Der Oberste Gerichtshof hat als Revisionsgericht durch den Senatspräsidenten des Obersten Gerichtshofes Dr. Schubert als Vorsitzenden und durch die Hofräte des Obersten Gerichtshofes Dr. Hofmann, Dr. Schlosser, Dr. Graf und Dr. Schiemer als weitere Richter in der Rechtssache der klagenden Partei Ö***** gemeinnützige Gesellschaft mbH, ***** vertreten durch Dr. Wolf-Dieter Arnold, Rechtsanwalt in Wien, wider die beklagte Partei Republik Österreich, vertreten durch die Finanzprokuratur in Wien, wegen 483.755,49 S sA, infolge ao.

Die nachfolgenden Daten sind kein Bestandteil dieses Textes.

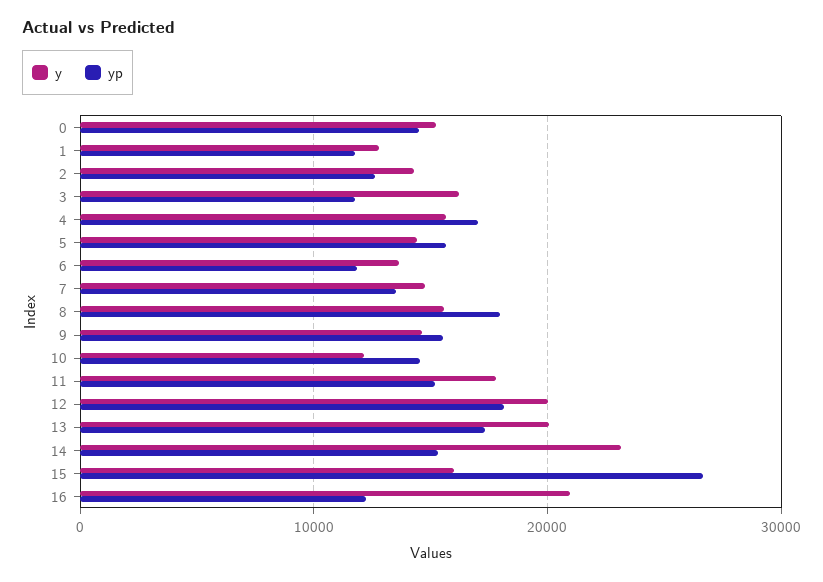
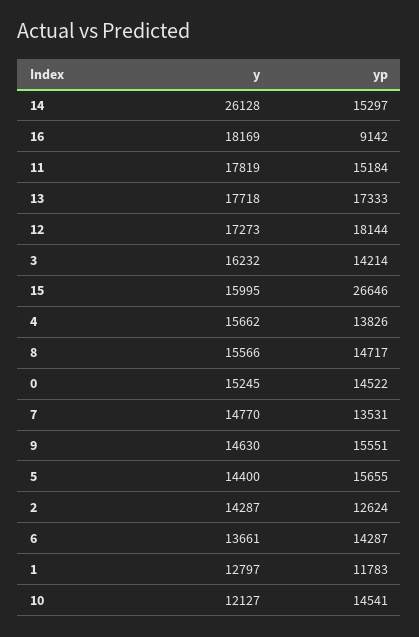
  {
    "y": {
      "0": 15245,
      "1": 12797,
      "2": 14287,
      "3": 16232,
      "4": 15662,
      "5": 14400,
      "6": 13661,
      "7": 14770,
      "8": 15566,
      "9": 14630,
      "10": 12127,
      "11": 17819,
-     "12": 20000,
+     "12": 17273,
-     "13": 20000,
+     "13": 17718,
-     "14": 23000,
+     "14": 26128,
      "15": 15995,
-     "16": 21000
+     "16": 18169
    },
    "yp": {
      "0": 14522,
      "1": 11783,
      "2": 12624,
-     "3": 12000,
+     "3": 14214,
-     "4": 17000,
+     "4": 13826,
      "5": 15655,
-     "6": 12000,
+     "6": 14287,
      "7": 13531,
-     "8": 18000,
+     "8": 14717,
      "9": 15551,
      "10": 14541,
      "11": 15184,
      "12": 18144,
      "13": 17333,
      "14": 15297,
      "15": 26646,
-     "16": 12000
+     "16": 9142
    }
  }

Revision der klagenden Partei gegen das Urteil des Oberlandesgerichtes Wien als Berufungsgerichtes vom 12.Juni 1990, GZ 14 R 283/89-10, womit infolge Berufung der klagenden Partei das Urteil des Landesgerichtes für Zivilrechtssachen Wien vom 6.Oktober 1989, GZ 52b Cg 1034/89-6, bestätigt wurde, in nichtöffentlicher Sitzung zu Recht erkannt:

Spruch

Der ao. Revision wird nicht Folge gegeben.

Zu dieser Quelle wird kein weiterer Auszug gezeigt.